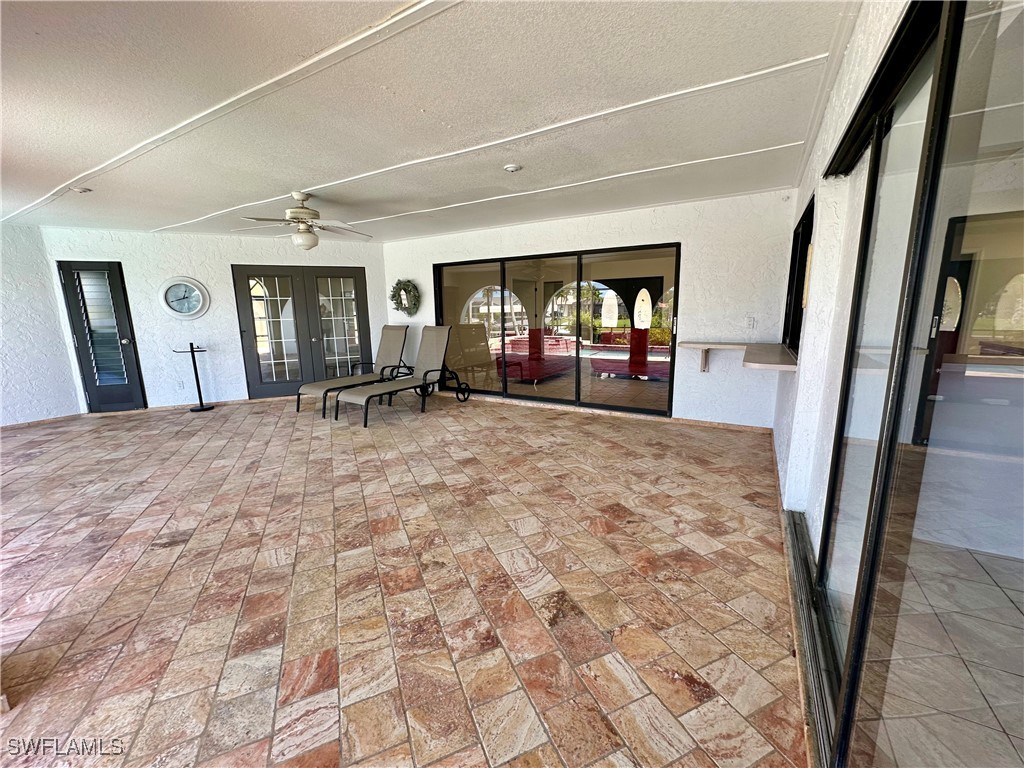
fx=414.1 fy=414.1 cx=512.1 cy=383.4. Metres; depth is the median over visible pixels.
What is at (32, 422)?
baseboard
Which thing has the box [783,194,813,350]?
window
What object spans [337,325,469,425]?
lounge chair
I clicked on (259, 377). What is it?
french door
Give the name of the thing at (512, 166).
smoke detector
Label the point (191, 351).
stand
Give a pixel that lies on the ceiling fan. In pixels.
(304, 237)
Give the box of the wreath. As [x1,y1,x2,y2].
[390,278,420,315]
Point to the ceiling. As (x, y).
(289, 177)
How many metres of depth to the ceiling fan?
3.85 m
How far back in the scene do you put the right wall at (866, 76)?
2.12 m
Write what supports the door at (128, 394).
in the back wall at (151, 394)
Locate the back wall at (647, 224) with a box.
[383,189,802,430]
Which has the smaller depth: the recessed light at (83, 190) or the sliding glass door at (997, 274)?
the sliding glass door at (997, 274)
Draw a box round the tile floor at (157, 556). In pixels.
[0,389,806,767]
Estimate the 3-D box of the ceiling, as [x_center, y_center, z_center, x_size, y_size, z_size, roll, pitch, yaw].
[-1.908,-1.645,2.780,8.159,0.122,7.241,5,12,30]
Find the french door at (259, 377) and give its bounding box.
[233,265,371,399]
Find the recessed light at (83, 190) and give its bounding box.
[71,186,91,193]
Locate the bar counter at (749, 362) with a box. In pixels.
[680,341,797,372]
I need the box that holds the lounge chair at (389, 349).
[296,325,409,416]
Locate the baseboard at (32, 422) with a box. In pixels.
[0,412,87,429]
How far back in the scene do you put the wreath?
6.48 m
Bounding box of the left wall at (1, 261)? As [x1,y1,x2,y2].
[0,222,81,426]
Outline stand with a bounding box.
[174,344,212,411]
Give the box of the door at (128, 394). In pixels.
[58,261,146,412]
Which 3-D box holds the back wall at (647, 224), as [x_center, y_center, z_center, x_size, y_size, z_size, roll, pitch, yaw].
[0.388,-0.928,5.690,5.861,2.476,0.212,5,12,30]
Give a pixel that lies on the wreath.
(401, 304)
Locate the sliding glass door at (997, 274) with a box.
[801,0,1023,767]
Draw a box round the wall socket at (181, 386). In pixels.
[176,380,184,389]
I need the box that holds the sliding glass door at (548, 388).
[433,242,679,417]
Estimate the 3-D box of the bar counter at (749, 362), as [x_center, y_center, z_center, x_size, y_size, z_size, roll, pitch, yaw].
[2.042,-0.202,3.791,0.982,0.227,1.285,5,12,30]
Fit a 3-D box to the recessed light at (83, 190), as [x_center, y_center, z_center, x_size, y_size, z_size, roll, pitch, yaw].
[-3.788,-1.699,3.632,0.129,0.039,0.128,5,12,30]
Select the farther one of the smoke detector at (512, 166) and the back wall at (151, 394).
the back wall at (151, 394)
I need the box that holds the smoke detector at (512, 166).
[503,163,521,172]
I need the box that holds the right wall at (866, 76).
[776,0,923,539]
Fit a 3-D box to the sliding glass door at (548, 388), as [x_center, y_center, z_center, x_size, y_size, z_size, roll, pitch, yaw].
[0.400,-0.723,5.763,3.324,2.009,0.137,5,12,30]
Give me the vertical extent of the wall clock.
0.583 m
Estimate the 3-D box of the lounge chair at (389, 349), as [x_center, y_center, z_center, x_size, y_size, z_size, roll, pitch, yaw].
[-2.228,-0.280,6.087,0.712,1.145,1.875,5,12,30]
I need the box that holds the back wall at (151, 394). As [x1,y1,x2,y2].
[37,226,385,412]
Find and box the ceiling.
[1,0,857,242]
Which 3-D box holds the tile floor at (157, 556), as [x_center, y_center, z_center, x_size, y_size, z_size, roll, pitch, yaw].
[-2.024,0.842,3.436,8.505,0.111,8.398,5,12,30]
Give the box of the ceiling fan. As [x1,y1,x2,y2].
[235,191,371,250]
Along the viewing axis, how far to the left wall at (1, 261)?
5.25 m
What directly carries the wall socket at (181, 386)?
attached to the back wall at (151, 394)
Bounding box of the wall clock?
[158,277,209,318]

**Description of the task**
Your reply should consist only of the lines from the one containing "Draw a box round the wall" through the last line of the records, each reproduced exactly.

**Task result**
Draw a box round the wall socket at (181, 386). In pixels.
[176,380,184,389]
I need the box that holds the sliding glass door at (548, 388).
[433,242,679,417]
Estimate the 3-D box of the bar counter at (749, 362), as [x_center, y_center, z_center, x_size, y_size, z_size, roll, pitch, yaw].
[2.042,-0.202,3.791,0.982,0.227,1.285,5,12,30]
Fit a 3-D box to the recessed light at (83, 190), as [x_center, y_center, z_center, x_size, y_size, z_size, roll, pitch, yaw].
[-3.788,-1.699,3.632,0.129,0.039,0.128,5,12,30]
Select the farther one of the smoke detector at (512, 166) and the back wall at (151, 394).
the back wall at (151, 394)
I need the box that holds the smoke detector at (512, 166).
[503,163,521,172]
I need the box that holds the right wall at (866, 76).
[776,0,923,539]
Fit a 3-D box to the sliding glass door at (548, 388), as [x_center, y_center, z_center, x_size, y_size, z_size, roll, pitch, yaw].
[0.400,-0.723,5.763,3.324,2.009,0.137,5,12,30]
Give me the vertical extent of the wall clock.
0.583 m
Estimate the 3-D box of the lounge chair at (389, 349), as [x_center, y_center, z_center, x_size, y_size, z_size, roll, pitch, yaw].
[-2.228,-0.280,6.087,0.712,1.145,1.875,5,12,30]
I need the box that holds the back wall at (151, 394). As [x1,y1,x2,y2].
[37,226,385,412]
Find and box the ceiling.
[1,0,857,242]
Which 3-D box holds the tile floor at (157, 556), as [x_center, y_center, z_center, x_size, y_size, z_size, roll, pitch, yaw].
[-2.024,0.842,3.436,8.505,0.111,8.398,5,12,30]
Give the box of the ceiling fan. As [x1,y1,x2,y2].
[235,191,371,250]
Along the viewing axis, how far to the left wall at (1, 261)?
5.25 m
What directly carries the wall socket at (181, 386)?
attached to the back wall at (151, 394)
Bounding box of the wall clock?
[158,277,209,318]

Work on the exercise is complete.